Na fartura cromática da variedade brasileira de tendências, à direita e à esquerda, muito mais a esta do que àquela, o verbo banalizar não é o mais apropriado para o que o PT andou fazendo. Pode ser pecado venial, mas pode também ser mortal, eleitoralmente falando, quando a preocupação realmente ética chegar ao poder pela mão da classe média. Pode até ser Pepsi, como diz o anúncio.
“Às vezes – reflete Lula em voz alta – tenho a impressão de que partido político é negócio”. Reflexão óbvia. Partidos, realmente, fazem negócios de altos rendimentos e baixos riscos, e elegem negociantes de baixos impulsos. Não é apenas impressão. Lula falou, está falado. Pode-se ter certeza de que promiscuidade não tem a ver com democracia. As conseqüências também, mas chegam depois.
Não foram poucas as oportunidades eleitorais e as facilidades oferecidas pelo modus operandi que atende, na falta de melhor, pelo nome de coalizão, moralmente elástica. A presidente Dilma considera a coalizão parlamentar a salvação da lavoura. Indispensável à democracia nos momentos de transição. E ressalva que, ao contrário do que se diz, coalizão não é algo “incorreto do ponto de vista político”. Ela não foi mais longe, mas do ponto de vista ético, é uma janela exageradamente larga.
O fato, na falta de um marco moral, é que ninguém pediu exame de sanidade genérica do ex-presidente, depois de ter declarado ao sociólogo e pensador político Emir Sader (no livro sobre os dez anos de governo petista, oito dele e dois de Dilma), que “fazer política com seriedade” é obrigação e não favor.

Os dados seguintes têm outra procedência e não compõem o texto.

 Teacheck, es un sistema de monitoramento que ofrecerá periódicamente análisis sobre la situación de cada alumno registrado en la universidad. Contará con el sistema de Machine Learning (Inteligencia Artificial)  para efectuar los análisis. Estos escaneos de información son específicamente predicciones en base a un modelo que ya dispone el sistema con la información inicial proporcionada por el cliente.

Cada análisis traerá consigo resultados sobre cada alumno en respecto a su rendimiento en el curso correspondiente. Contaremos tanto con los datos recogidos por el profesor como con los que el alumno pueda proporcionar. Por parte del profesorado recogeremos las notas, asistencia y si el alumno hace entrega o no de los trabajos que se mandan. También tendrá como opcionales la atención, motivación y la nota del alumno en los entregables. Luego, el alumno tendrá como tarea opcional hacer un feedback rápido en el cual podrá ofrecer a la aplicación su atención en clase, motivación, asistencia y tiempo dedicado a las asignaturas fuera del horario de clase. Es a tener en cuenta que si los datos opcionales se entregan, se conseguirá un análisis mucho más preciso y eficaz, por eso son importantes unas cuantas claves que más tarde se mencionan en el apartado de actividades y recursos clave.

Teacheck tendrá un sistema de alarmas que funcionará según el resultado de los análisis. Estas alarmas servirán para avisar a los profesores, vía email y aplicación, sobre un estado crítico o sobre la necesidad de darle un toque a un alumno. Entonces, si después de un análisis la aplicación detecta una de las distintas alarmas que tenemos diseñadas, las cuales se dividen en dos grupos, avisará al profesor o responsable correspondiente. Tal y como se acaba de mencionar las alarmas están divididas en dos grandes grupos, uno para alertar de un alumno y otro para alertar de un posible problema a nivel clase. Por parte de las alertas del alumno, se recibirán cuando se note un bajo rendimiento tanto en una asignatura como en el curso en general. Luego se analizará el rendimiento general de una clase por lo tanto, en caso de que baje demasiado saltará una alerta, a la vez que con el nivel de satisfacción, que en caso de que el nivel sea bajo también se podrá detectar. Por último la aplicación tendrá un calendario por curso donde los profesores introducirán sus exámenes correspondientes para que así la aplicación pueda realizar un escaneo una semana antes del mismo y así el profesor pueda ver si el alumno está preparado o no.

Não se trata de outro mas do próprio Lula, de volta, versátil e sem apreço pela coerência. A sem-cerimônia o isenta de prestar contas de palavras e atos de que se vale como se acreditasse no que diz. Luiz Inácio Lula da Silva fez uma curva ampla no espaço da candidata que dividia a cena com ele, e não deixou claro o papel que possa vir a desempenhar na peça que, assinada por Pirandelo, não sairia de cartaz. Por enquanto, Lula administra, até pelo telefone, a pesagem das candidaturas que não ajudam nem o petismo e muito menos a social-democracia, na função de empurrar o tempo à frente. Só a candidatura de Dilma Rousseff foi mais ou menos assumida, as demais sequer se confirmam. E uma única andorinha não faz o verão.

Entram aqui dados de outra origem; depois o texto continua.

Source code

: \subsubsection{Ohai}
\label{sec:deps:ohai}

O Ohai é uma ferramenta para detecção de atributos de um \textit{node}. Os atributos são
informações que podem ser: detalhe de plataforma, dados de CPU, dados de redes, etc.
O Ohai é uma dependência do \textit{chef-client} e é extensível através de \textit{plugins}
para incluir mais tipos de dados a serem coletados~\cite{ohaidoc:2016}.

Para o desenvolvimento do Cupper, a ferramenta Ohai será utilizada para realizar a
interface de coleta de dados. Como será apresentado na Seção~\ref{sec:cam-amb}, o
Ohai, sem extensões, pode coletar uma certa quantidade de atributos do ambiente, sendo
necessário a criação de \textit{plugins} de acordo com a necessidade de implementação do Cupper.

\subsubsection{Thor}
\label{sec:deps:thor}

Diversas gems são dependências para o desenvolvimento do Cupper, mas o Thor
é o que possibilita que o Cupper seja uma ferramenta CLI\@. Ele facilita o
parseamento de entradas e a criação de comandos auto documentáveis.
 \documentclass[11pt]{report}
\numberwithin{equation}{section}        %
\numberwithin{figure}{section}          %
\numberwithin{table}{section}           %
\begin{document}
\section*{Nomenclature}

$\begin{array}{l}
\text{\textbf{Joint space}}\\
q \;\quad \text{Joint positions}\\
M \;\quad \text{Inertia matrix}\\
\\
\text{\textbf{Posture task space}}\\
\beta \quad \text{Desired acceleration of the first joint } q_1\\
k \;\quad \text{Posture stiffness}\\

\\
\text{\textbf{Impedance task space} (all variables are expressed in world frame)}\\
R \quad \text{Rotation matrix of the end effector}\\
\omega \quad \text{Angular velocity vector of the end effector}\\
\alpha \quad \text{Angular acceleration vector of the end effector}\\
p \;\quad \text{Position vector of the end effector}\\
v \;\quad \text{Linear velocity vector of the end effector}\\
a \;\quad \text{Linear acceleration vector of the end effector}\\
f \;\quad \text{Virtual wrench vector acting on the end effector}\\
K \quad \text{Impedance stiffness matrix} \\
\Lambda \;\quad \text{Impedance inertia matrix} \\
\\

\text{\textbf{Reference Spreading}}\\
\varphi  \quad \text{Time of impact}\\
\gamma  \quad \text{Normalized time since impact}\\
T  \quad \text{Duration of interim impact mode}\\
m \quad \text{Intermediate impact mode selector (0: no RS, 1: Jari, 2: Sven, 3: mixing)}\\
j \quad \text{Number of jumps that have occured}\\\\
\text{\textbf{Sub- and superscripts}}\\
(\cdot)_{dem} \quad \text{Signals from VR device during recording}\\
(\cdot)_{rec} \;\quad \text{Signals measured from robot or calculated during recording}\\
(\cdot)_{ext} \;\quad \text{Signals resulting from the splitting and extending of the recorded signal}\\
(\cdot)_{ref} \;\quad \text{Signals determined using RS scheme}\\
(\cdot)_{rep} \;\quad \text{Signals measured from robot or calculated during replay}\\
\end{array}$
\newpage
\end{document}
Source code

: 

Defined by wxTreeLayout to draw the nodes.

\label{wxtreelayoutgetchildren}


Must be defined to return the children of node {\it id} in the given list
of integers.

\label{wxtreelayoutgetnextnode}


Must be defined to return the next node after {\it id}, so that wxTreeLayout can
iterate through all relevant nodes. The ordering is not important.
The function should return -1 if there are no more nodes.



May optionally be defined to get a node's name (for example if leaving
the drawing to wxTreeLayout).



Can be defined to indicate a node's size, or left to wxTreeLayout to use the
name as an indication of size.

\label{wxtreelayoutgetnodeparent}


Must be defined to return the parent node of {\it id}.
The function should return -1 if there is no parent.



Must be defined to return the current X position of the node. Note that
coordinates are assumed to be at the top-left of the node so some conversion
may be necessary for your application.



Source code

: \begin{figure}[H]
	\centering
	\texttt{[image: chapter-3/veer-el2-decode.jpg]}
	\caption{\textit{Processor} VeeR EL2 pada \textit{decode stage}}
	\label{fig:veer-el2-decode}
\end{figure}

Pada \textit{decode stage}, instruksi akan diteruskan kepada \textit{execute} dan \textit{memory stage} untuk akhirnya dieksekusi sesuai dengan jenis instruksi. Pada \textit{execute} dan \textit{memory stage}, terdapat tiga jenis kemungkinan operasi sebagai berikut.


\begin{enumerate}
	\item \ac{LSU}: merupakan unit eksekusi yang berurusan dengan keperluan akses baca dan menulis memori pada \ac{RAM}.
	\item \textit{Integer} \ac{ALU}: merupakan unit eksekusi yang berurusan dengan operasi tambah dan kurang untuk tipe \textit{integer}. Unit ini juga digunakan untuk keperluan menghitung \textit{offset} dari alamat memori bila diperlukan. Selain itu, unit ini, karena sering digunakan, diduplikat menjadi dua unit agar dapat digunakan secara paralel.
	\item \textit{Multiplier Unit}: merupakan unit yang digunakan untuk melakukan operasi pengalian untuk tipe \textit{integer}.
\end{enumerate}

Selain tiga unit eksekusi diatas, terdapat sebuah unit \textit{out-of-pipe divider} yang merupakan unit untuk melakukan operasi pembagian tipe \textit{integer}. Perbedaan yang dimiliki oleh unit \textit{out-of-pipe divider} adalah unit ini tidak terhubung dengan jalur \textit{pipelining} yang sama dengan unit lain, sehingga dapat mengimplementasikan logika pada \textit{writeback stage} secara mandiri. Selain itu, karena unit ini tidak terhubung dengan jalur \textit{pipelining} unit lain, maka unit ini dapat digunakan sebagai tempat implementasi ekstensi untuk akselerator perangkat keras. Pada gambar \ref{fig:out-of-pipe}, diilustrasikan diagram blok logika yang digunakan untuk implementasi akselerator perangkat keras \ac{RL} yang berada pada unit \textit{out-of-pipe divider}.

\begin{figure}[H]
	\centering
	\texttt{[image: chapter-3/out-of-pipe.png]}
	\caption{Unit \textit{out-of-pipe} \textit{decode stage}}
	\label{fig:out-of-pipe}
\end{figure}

Enquanto tudo faz-de-conta, Lula administra pelo telefone a segunda metade do mandato emprestado à presidente Dilma. Para sair do foco de candidato implícito, seu nome não consta mais do elenco das pesquisas. E, para preservar Dilma da indiscrição oposicionista e se beneficiar da coroa de vítima, o ilustre ausente deixou de constar da relação de nomes submetidos ao cidadão distraído, que tem mais a fazer do que falar como alma penada. Trata-se, na verdade, do único candidato que independe do resto. Inclusive da própria eleição. Não demora, voltará a merecer a preferência da maioria pelas razões óbvias, inclusive aquelas das quais a democracia não se livra. As pesquisas, claro.

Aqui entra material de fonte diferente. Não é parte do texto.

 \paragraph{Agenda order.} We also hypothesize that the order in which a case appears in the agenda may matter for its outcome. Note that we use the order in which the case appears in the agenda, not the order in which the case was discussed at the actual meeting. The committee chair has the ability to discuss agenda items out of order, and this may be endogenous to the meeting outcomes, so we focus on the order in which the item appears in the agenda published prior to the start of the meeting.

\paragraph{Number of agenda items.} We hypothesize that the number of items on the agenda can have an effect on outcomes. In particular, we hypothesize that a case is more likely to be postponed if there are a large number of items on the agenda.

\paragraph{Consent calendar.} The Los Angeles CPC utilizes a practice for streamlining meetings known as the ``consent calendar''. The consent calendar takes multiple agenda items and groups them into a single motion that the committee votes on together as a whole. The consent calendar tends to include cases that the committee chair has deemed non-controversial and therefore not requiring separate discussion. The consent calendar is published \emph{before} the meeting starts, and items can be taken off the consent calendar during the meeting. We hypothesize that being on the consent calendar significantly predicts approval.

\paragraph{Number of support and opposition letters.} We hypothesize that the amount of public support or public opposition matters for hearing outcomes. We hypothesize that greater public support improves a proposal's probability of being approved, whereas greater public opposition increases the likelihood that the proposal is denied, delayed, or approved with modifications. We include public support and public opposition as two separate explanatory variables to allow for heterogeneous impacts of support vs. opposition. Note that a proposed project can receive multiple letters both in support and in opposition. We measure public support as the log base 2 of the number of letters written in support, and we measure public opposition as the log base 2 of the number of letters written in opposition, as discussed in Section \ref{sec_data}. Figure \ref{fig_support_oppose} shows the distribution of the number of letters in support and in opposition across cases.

Lula emprestou a Dilma a preferência e, para ganhar tempo, ou perdê-lo com dignidade, deu uma volta mais longa para poupar a vantagem acumulada. A campanha de Dilma assumiu a operação para submeter os concorrentes dela, não dele, ao desgaste do tempo excessivo para quem tem telhado de vidro. Tratou de tirar a ênfase moral do seu caminho e voltou ao atoleiro daquele leilão de interesses em torno de obras e projetos que são verdadeira mina de ouro. Metaforicamente, claro. E a inflação, saudosa, não se fez esperar. O que não era governo e, muito menos, oposição, se alegra (eleitoralmente falando) ao ver a inflação azucrinar a candidata. O resto pode esperar.